Capt. Bob Kimall is qualified to perform marriages, and if you reserve in advance, he'll wear his dress uniform for the occasion. Conversely, if your date is not working out, he'll let you visit with him in the cockpit and even try your hand at steering the boat in open waters.

Holidays are big, and reservations are already being taken for this year's Halloween Party, which will be the first cruise to use a new 300-passenger boat. "The costumes always get really outrageous," Lundahl says. "It's the event of the year."

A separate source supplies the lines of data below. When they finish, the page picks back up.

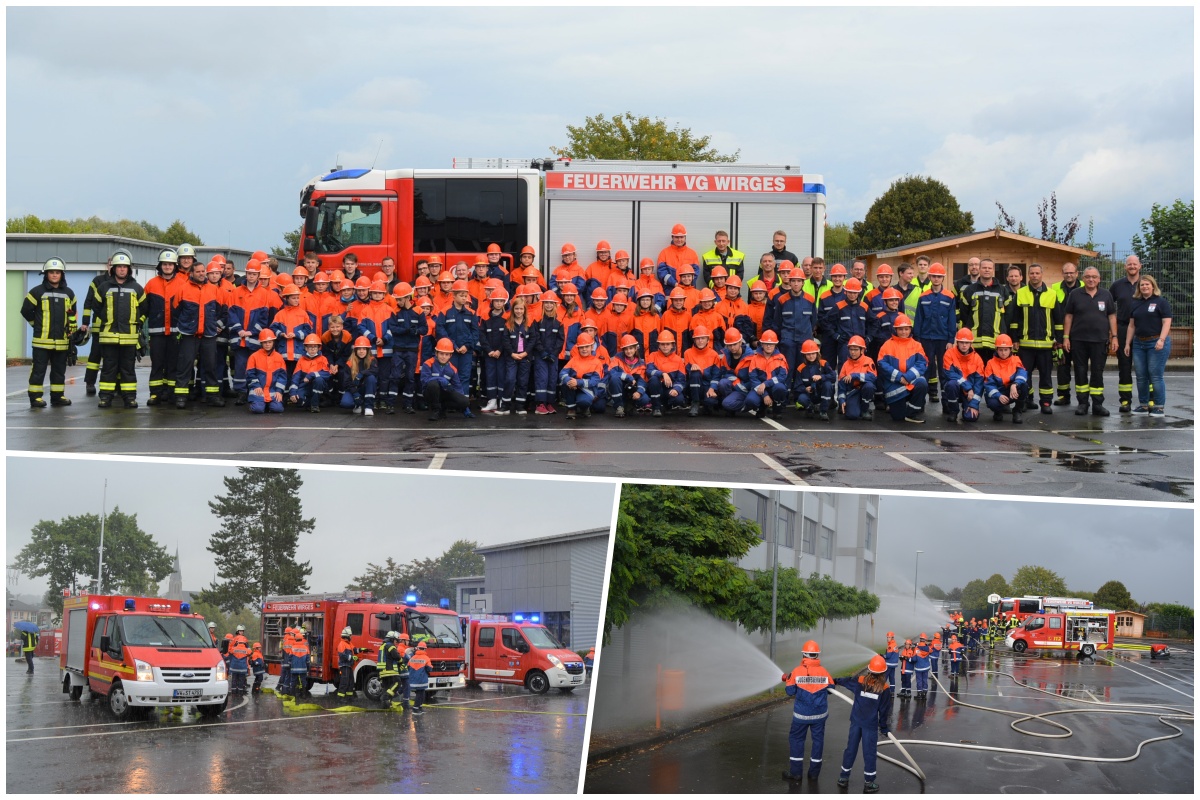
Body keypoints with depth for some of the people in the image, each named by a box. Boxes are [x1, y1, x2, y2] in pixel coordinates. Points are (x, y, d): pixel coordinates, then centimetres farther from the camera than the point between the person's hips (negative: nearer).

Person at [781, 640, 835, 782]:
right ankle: (814, 772, 17)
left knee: (796, 739, 11)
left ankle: (796, 772, 11)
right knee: (818, 739, 13)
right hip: (820, 714, 2)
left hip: (801, 713, -2)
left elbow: (790, 692, -7)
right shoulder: (824, 672, -7)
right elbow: (830, 689, 5)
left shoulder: (797, 671, -12)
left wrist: (787, 680, 11)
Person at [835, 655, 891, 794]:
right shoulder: (884, 688, -12)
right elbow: (884, 710, -6)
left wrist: (835, 681, 35)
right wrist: (884, 727, 6)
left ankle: (844, 777, 23)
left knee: (851, 748, 14)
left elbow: (845, 681, 15)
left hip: (856, 721, 3)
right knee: (869, 752, 5)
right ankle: (869, 783, 9)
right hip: (871, 725, -3)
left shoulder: (860, 681, -6)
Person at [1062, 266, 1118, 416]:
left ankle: (1097, 404, 7)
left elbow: (1112, 316, 8)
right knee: (1080, 372, 4)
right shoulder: (1075, 295, 3)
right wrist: (1065, 337, 0)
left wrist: (1114, 336, 2)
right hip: (1078, 340, 0)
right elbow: (1068, 316, 5)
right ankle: (1082, 403, 12)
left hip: (1099, 341, 0)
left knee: (1097, 372, 2)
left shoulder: (1106, 295, 6)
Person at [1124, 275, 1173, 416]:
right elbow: (1131, 325, 16)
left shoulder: (1162, 302, -2)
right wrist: (1127, 344, 12)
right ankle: (1143, 405, 15)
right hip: (1139, 343, 6)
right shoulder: (1135, 303, 14)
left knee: (1155, 376, -7)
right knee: (1141, 376, 6)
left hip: (1156, 344, -6)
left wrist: (1161, 340, -20)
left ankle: (1159, 406, -1)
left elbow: (1166, 322, -8)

Let all be forewarned that the Reggae Boat is uncharacteristic of most reggae events in two vital respects: One, there is positively no hemp smoking aboard, and two, this boat leaves on time. "Anyone caught smoking anything but tobacco will be dropped off at the harbor patrol office," Capt. Bob announces as the boat pulls away from the dock at exactly 10:02.

"No one ever gets seasick," Lundahl says. "Well, except on Valentine's Day, when we give each couple a bottle of champagne."

*

Where: Star Party Cruises, Seaport Village, 140 Marina Drive, Long Beach; (310) 431-6833.

When: Reggae 6 p.m., 10 p.m. Saturdays, 2 p.m. Sundays. Blues on Fridays 8 p.m., Sundays 6 p.m.

Cost: Saturday night reggae $27 (includes two drinks), Sundays $20. Blues cruises $15. Beer, wine and cocktails $3, well drinks $3.50.